1757-08-21, de Voltaire [François Marie Arouet] à Louis François Armand Du Plessis, duc de Richelieu.

Mon héros, c'est en tremblant que je vous écris.
Je n'aurais pas été peutêtre importun à Strasbourg, mes lettres peuvent l'être quand vous ètes à la tête de votre armée. Je vous jure que sans la maladie de ma nièce j'aurais assurément fait le voiage. Je voudrais vous suivre à Magdebourg car je m'imagine que vous l'assiégerez. Il y a plus de quatre mois que j'eus l'honneur de vous mander qu'on en viendrait là. Je ne prévoiais pas alors que ce serait vous qui vous mesureriez contre le roy de Prusse, mais vous savez avec quelle ardeur je le souhaittais. Vous irez peutêtre à Berlin, et Dargens viendra au devant de vous. Sérieusement vous voilà chargé d'une opération aussi brillante qu'en ait jamais faitte le maréchal de Villars. Je vous connais, vous ne traitterez pas mollement cette affaire là, et soit que vous ayez en tête le duc de Cumberland, soit que vous vous adressiez au Roy de Prusse, il est certain que vous agirez avec la plus grande vigueur. Je ne sçais pas ce que c'est que la dernière victoire remportée sur le duc de Cumberland, j'ignore si c'est une grande bataille, si les ennemis avaient assez de force, si les anglais viennent ajouter quinze mille hommes aux hanovriens, mais ce que je sçais c'est que vous êtes dans la nécessité de faire quelque chose d'éclatant et que vous le ferez.
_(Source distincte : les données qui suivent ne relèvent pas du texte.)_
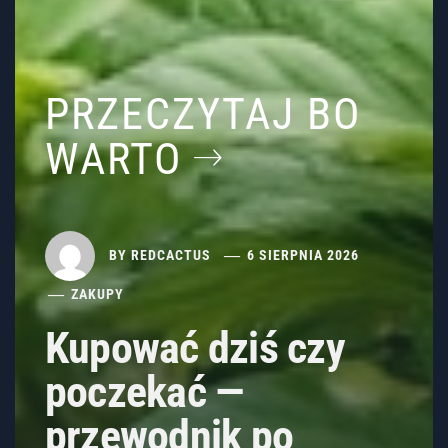
PRZECZYTAJ BO
WARTO
BY
REDCACTUS
6 SIERPNIA 2026
ZAKUPY
Kupować dziś czy
poczekać —
przewodnik po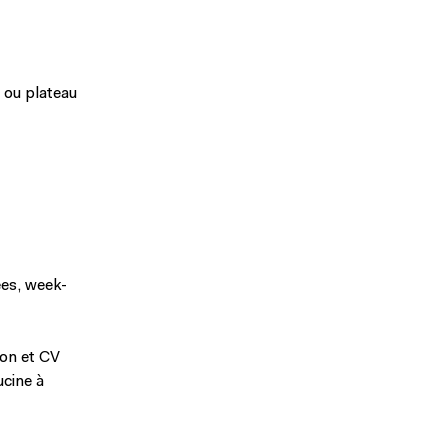
e ou plateau
ées, week-
ion et CV
ucine à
Permettez que je vous parle du commissaire du roy pour les domaines des pays conquis, c'est un monsieur de la Porte qui sera sans doute chargé plus d'une fois de vos ordres. J'espère que vous en serez très content. Vous le trouverez très empressé à vous obéir.

Je fais dans ma retraitte mille vœux pour vos succez, pour votre gloire, pour votre retour triomphant.

Favori de Venus, de Minerve et de Mars, soyez aussi heureux que le souhaite votre ancien courtisan le Suisse V .. et sa nièce.